SET OF TASKS:
(a) In the passage on deposit risk guarantees, who must endorse the fundamental system?
(b) From the passage on deposit risk guarantees, extract word for word the part that opens with the words containing "Deposit Risk Guarantee" and closes with "in the country.".
(TEXT begins)
Contributors are all the participating financial institutions, whether they were involved in the institution’s incorporation or joined afterward. Here the problem arises of combining Sharī‘ah-compliant and conventional institutions. A separate institution may be established for each, or the unified institution should take into consideration the distinctive character of Islamic banks. This includes applying Sharīʿah-compliant investment methods and avoiding the mixing of funds of the two types of financial institution. The ideal format would be to invest all the resources collected from all participants in compliance with Islamic Law. That is, irrespective of the source of funds (whether Islamic or conventional institutions), the unified institution should invest all according to Islamic principles and rulings. In case an institution does not adopt a dual system, another problem arises from the participation of all institutions, Islamic and conventional, to cover the losses of any. Islamic banks can cover their losses using the resources contributed by any institution, based on the juristic principle that a change in ownership is treated like a change in the cause of ownership [making the wealth subject to new rulings based on the new status]. With regard to conventional banks, when they need to cover their losses, it must be taken into account that not all their transactions involve violations of Islamic principles – for example, current accounts, agency for investment, and various other banking services. It is also worth noting that the collapse of one bank may trigger a domino economic collapse; therefore, such banks are to be assisted in consideration of public interest.

Deposit Risk Guarantee System

It is compulsory to put in place a system and policies regarding the means of guaranteeing deposit risks in terms of types of risk and fulfilment of the Sharīʿah conditions and prudential requirements for each type of deposit. It is compulsory that the fundamental system be endorsed by the Sharīʿah committee and that the resolutions of the Sharīʿah committee be endorsed, along with precise financial and accounting standards, etc. The balance sheet and financial statements of the Islamic financial institutions should be audited in line with the standards applied in the country.

The question has been raised whether the participation of financial institutions in the capital or the subscriptions [of the guarantee system] contravenes the prohibition of a managing partner bearing financial risks. The solution to this is that the subscriptions are not directed to one depositor or to specific accounts; thus, the subscriptions are not considered a direct guarantee of deposits.
(TEXT ends)
(DATASET begins)
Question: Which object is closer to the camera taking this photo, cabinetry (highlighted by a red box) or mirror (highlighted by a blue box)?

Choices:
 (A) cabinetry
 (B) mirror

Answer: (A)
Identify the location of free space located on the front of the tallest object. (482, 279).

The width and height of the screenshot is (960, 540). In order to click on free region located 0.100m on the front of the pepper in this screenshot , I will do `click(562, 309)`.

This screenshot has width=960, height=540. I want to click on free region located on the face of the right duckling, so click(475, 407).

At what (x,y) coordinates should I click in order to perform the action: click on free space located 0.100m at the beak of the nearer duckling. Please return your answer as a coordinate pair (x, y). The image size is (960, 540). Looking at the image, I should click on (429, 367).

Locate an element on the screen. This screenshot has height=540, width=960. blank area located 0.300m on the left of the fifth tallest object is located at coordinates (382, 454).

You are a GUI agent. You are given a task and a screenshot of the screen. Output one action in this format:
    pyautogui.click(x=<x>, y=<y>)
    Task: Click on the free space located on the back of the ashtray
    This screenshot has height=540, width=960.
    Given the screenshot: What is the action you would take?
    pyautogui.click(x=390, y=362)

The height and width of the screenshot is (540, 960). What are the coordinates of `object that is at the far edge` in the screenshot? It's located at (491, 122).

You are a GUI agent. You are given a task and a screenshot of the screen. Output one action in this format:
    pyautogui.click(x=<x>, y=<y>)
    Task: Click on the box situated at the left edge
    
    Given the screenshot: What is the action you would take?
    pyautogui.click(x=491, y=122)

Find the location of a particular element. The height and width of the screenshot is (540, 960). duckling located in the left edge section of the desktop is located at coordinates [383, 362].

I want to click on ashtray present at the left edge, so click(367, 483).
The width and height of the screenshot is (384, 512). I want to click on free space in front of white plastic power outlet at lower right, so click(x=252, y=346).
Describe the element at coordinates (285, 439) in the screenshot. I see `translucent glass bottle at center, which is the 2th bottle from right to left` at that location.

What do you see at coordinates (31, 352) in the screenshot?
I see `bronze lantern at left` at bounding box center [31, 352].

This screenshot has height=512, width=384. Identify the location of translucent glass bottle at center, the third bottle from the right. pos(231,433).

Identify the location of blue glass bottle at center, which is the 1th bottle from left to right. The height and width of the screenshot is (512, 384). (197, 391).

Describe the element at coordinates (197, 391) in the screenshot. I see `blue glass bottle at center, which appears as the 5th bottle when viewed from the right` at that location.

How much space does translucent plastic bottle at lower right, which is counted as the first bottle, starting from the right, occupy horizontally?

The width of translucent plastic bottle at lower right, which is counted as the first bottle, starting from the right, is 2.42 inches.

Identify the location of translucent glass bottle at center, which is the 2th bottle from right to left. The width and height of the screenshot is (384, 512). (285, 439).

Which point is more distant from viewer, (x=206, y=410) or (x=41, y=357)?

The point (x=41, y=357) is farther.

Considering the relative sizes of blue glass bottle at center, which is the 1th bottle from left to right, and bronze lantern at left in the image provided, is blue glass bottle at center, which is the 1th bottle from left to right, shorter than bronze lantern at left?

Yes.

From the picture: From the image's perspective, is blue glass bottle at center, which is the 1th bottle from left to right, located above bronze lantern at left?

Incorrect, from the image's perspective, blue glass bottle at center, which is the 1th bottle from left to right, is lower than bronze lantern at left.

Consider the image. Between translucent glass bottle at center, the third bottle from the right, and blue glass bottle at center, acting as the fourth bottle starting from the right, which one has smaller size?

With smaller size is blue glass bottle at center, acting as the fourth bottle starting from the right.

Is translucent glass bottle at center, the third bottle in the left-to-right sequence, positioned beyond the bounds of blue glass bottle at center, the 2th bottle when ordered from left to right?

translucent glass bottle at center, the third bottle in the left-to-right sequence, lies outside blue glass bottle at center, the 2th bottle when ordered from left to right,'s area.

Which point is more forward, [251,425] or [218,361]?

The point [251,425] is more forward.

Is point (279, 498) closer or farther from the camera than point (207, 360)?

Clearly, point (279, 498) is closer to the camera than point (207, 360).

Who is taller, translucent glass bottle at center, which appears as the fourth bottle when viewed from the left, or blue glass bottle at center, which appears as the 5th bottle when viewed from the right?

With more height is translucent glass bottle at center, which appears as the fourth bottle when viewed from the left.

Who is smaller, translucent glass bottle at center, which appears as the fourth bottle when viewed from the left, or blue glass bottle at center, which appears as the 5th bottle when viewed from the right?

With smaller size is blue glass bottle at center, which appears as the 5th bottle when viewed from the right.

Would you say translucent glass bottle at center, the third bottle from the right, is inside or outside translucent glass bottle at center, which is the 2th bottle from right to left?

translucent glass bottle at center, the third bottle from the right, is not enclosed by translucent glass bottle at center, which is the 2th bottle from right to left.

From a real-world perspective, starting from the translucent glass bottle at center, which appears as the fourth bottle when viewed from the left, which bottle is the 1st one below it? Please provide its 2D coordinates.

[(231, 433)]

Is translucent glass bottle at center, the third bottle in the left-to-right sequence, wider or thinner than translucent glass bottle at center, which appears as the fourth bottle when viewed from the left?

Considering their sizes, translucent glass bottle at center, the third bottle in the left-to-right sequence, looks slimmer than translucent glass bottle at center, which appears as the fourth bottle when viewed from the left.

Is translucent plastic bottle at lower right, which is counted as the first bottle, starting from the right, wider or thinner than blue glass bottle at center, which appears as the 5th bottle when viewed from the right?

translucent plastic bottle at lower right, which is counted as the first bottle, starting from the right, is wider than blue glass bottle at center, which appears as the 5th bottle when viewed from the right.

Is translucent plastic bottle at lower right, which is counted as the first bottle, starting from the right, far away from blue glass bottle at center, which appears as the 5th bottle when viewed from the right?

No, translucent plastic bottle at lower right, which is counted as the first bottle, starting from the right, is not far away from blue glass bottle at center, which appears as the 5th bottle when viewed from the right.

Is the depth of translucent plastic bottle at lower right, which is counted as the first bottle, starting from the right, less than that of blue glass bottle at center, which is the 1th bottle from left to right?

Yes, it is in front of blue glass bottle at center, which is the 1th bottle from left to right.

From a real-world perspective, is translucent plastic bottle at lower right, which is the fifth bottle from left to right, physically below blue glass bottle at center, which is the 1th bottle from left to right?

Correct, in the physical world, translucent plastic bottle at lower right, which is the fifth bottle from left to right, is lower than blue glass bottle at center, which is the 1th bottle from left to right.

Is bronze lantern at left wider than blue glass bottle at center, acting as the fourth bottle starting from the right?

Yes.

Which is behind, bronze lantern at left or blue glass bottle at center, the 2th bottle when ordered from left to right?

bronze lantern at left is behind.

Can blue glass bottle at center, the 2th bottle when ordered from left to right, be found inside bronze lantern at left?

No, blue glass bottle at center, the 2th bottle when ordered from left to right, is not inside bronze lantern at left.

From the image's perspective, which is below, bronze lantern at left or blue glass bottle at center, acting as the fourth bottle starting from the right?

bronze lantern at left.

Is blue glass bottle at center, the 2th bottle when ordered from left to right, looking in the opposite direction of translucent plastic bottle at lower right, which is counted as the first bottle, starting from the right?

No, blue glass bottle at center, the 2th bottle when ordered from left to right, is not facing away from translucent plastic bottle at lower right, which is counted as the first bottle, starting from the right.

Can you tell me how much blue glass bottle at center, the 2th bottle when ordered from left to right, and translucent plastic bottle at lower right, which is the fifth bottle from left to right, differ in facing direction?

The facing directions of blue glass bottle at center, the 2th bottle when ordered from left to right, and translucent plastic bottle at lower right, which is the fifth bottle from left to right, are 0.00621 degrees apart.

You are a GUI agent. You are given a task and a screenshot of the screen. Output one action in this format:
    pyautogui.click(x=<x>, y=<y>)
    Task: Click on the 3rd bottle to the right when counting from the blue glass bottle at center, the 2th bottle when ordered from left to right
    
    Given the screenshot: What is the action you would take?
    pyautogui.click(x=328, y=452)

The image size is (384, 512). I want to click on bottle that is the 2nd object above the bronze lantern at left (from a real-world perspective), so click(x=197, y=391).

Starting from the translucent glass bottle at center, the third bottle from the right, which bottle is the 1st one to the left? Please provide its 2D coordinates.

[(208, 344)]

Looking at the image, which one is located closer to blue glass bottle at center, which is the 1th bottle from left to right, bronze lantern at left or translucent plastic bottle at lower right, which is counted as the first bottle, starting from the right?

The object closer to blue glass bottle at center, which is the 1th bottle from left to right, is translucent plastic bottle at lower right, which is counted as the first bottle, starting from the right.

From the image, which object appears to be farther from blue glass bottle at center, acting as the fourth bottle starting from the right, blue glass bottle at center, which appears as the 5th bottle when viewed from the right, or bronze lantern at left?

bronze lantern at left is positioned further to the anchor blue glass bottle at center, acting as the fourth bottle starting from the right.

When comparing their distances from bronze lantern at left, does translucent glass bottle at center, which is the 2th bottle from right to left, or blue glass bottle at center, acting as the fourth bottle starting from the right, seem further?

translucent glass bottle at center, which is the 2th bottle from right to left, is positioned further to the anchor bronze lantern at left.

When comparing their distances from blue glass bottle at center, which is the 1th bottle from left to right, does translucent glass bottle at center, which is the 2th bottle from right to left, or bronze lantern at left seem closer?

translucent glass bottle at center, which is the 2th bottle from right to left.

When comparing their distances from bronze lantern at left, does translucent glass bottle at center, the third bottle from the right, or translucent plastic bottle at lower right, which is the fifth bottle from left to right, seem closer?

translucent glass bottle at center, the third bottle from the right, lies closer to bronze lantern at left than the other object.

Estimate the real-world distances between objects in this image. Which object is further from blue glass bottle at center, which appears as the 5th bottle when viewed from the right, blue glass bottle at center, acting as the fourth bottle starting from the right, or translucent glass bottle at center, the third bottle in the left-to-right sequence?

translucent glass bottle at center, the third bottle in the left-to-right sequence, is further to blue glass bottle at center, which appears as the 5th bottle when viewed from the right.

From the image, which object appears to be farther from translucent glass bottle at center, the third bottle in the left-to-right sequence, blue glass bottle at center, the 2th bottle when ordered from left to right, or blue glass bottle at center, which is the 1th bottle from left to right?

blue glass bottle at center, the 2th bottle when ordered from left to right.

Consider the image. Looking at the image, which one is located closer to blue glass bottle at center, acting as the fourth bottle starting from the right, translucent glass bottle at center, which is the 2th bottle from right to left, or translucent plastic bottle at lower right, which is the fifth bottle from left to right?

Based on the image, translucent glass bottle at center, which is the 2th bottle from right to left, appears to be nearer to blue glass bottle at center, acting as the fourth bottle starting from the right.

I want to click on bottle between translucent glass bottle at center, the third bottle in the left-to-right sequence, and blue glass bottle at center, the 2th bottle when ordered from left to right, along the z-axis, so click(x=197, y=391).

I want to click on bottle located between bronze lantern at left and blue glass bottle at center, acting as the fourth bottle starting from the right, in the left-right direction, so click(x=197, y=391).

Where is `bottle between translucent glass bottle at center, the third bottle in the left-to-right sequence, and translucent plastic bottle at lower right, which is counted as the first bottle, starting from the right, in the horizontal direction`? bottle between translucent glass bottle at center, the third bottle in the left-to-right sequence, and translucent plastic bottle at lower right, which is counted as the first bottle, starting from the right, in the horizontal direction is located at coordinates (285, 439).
(DATASET ends)
SOLUTIONS PER TASK:
(a) The Sharīʿah committee must endorse it.

(b)
Deposit Risk Guarantee System

It is compulsory to put in place a system and policies regarding the means of guaranteeing deposit risks in terms of types of risk and fulfilment of the Sharīʿah conditions and prudential requirements for each type of deposit. It is compulsory that the fundamental system be endorsed by the Sharīʿah committee and that the resolutions of the Sharīʿah committee be endorsed, along with precise financial and accounting standards, etc. The balance sheet and financial statements of the Islamic financial institutions should be audited in line with the standards applied in the country.